[TEXT EXTRACT]:
--------------------

The Catch: It's Not a Perfect "De Sitter" Universe

There is one small twist. Usually, when you add this "universal wind," you expect the space to look like a standard "De Sitter" universe (a specific mathematical model of an expanding universe).

However, this wormhole solution is a bit unique. It behaves like a De Sitter universe in the middle, but as you get very far away, it doesn't quite match the standard textbook definition of that universe. It's a "modified" version. The researchers note that while it's not a perfect textbook match, it is a valid, stable, and traversable tunnel.

Summary

In simple terms, this paper shows that if you take a theoretical wormhole and place it in our real, expanding universe, it doesn't break. Instead, it evolves. It gains a second "exit" far away, creating a double-door structure. As long as you travel at a safe speed, you could theoretically walk through this tunnel without being crushed, proving that such cosmic shortcuts might be mathematically possible even in our expanding universe.

--------------------

[WHAT THIS EXERCISE ASKS]:
- 1) Using one to three sentences, explain why the wormhole excerpt calls its solution a "modified" version of a De Sitter universe.
- 2) Please duplicate the part of the wormhole excerpt between "However, this wormhole" and "and traversable tunnel.", inclusive.
The lines that follow have no connection to the wormhole excerpt.

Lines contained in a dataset

--------------------

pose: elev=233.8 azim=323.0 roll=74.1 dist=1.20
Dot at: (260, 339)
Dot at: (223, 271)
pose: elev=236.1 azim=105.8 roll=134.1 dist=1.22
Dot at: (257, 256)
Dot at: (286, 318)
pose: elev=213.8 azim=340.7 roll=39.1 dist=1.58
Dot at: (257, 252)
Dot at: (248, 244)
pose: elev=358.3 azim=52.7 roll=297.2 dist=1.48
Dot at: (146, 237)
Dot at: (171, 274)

--------------------

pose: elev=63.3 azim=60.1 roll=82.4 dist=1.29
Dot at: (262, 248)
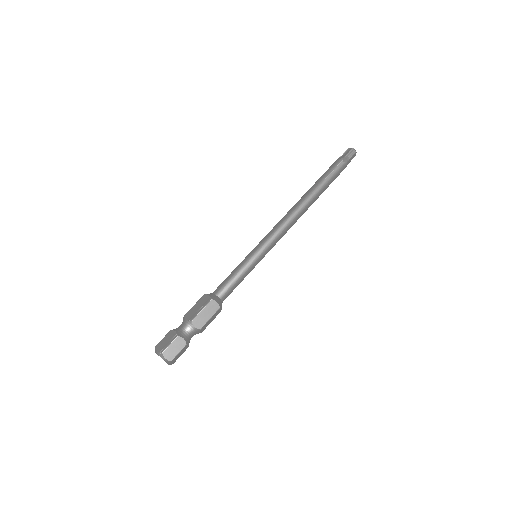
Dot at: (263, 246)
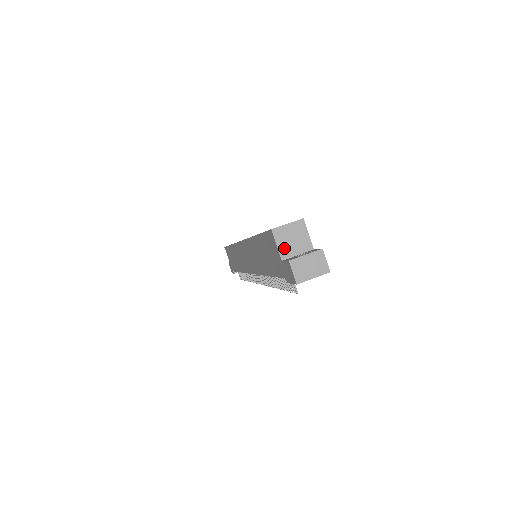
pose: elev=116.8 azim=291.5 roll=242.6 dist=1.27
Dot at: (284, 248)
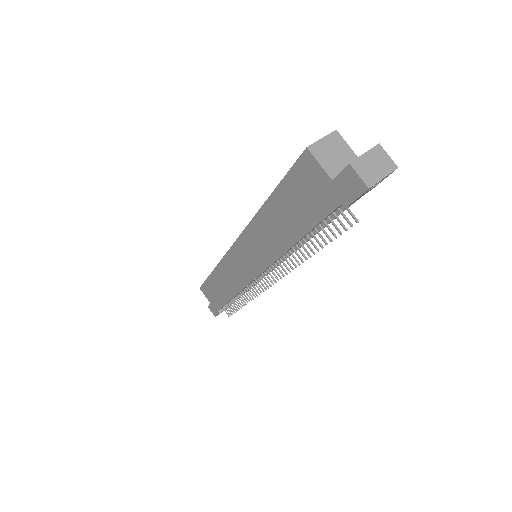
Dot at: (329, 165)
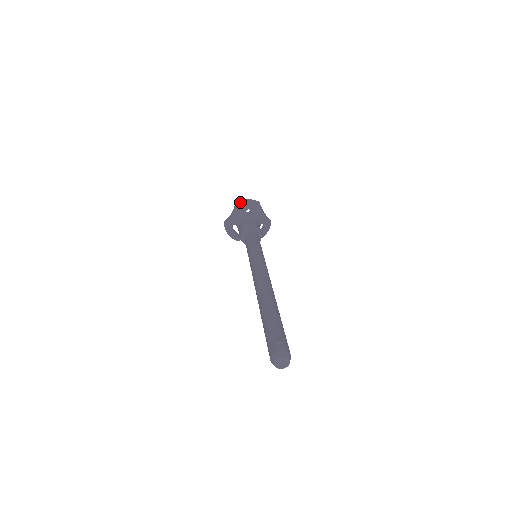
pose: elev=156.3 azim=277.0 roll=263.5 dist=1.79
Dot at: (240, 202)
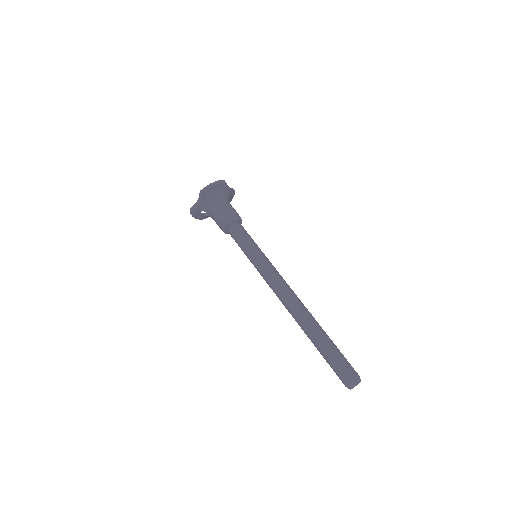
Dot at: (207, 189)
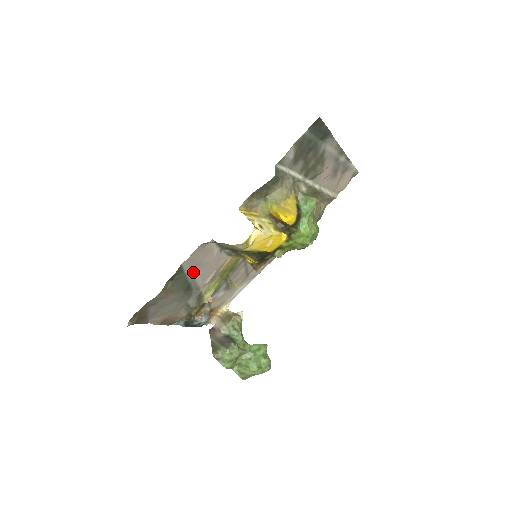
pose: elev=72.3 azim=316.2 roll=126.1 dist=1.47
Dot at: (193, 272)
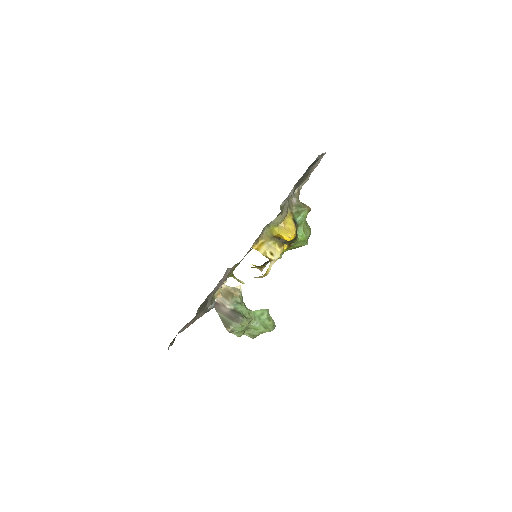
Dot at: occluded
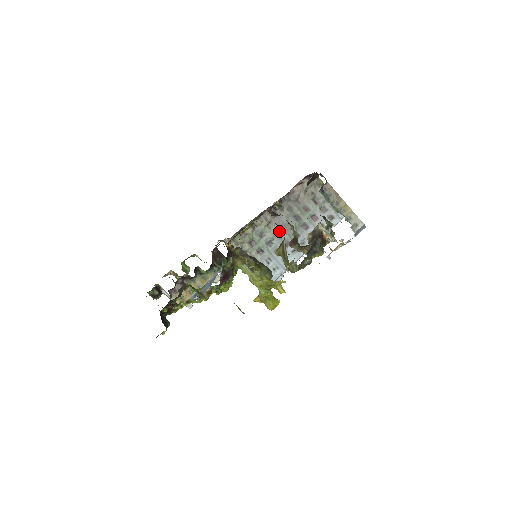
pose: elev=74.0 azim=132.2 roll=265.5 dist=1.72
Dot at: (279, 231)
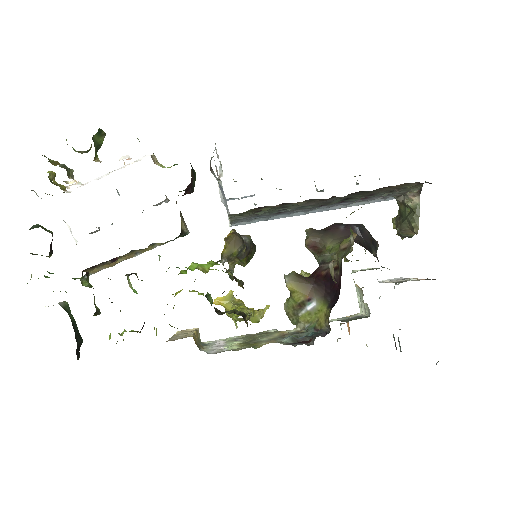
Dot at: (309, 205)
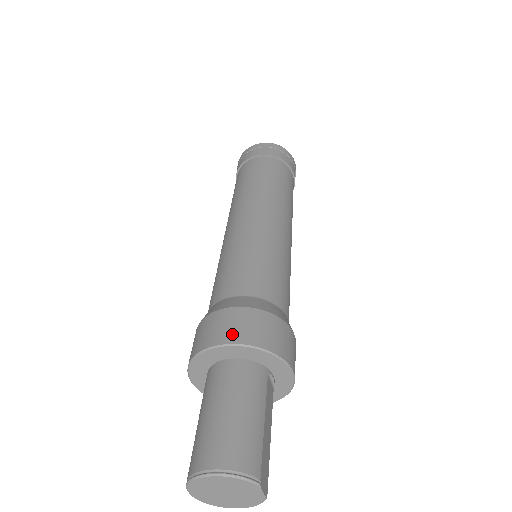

--------------------

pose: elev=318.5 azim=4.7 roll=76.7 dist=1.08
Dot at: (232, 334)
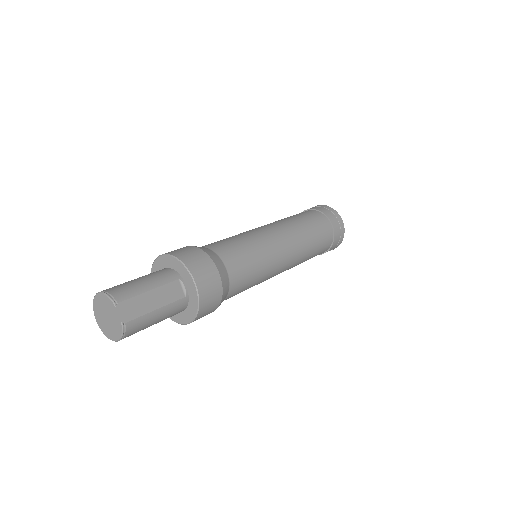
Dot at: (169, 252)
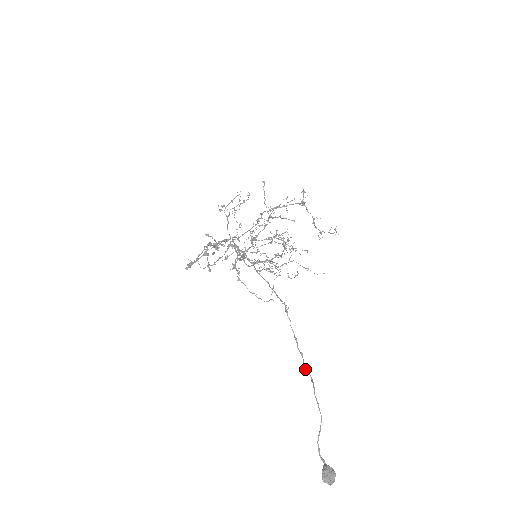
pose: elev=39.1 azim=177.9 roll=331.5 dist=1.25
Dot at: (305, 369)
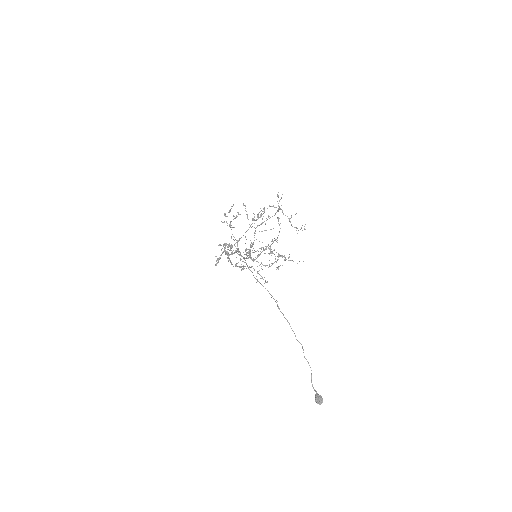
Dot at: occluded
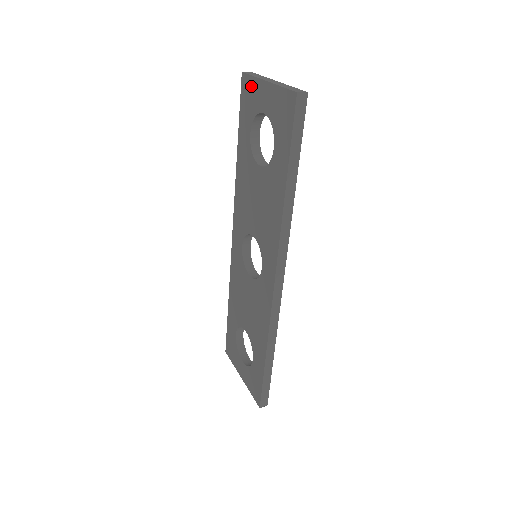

--------------------

[ANSWERS BELOW]:
- 1) The solution behaves like a De Sitter universe in the middle. Very far away, however, it doesn't quite match the standard textbook definition of that universe.

- 2)
However, this wormhole solution is a bit unique. It behaves like a De Sitter universe in the middle, but as you get very far away, it doesn't quite match the standard textbook definition of that universe. It's a "modified" version. The researchers note that while it's not a perfect textbook match, it is a valid, stable, and traversable tunnel.